## EXCERPTED PASSAGE

· · · · · · ·

UNO also is holding interactive technology camps all summer for middle and high school students. The camps cover topics from making music inside the computer to robotics.
UNO isn't the only area institution trying to boost youths' interest in the profession:
>> Metropolitan Community College offers a data center career academy for high school students in Fremont, Neb., where students get to work in an actual data center and “war room” built in partnership with IBM. Metro also has a summertime College 4 Teens program at various Omaha locations with weeklong classes on IT topics like Web design.
>> At Iowa State, kids can participant in camps with NXT robotics — which are made through the LEGOS brand — and talented and gifted students can enroll in a course on exploring computer engineering. Through the course, students in eighth grade through their senior year of high school work with sensors and learn the basics of a language to code robots.

· · · · · · ·

(Data entries)
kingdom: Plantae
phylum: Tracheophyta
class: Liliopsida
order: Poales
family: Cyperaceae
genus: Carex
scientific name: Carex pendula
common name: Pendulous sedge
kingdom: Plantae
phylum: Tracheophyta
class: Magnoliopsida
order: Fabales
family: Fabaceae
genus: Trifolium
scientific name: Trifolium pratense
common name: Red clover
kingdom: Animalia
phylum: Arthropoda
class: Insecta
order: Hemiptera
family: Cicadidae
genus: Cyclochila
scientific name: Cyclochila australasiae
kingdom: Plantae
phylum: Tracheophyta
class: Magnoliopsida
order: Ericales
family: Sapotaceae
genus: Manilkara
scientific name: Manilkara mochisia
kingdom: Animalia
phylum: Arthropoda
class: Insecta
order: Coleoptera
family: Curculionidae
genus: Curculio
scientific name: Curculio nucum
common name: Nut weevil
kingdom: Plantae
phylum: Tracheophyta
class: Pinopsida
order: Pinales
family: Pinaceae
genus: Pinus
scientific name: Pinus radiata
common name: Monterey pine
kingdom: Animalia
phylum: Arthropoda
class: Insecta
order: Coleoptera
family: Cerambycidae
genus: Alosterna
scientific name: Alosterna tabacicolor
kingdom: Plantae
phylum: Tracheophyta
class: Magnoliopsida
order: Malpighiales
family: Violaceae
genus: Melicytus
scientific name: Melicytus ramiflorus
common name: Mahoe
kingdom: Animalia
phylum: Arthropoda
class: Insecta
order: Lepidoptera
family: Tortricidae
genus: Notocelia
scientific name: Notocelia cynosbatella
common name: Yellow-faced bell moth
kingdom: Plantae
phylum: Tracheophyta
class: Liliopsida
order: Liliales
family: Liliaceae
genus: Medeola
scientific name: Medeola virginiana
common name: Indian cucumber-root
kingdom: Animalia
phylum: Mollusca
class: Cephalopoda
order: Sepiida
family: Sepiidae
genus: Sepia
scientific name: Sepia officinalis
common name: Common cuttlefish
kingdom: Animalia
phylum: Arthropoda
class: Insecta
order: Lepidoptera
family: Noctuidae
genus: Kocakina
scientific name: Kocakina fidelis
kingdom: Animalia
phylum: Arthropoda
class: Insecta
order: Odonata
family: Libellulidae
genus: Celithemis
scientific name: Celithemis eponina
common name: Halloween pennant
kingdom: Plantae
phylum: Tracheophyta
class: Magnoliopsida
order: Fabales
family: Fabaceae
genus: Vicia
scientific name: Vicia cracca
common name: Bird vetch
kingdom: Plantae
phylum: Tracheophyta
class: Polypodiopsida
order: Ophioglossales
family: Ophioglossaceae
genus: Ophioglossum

· · · · · · ·

## TASK DESCRIPTION
In the passage on youth technology programs, which company helped build the data center and "war room" for Metropolitan Community College's career academy?

## WRITTEN ANSWER
IBM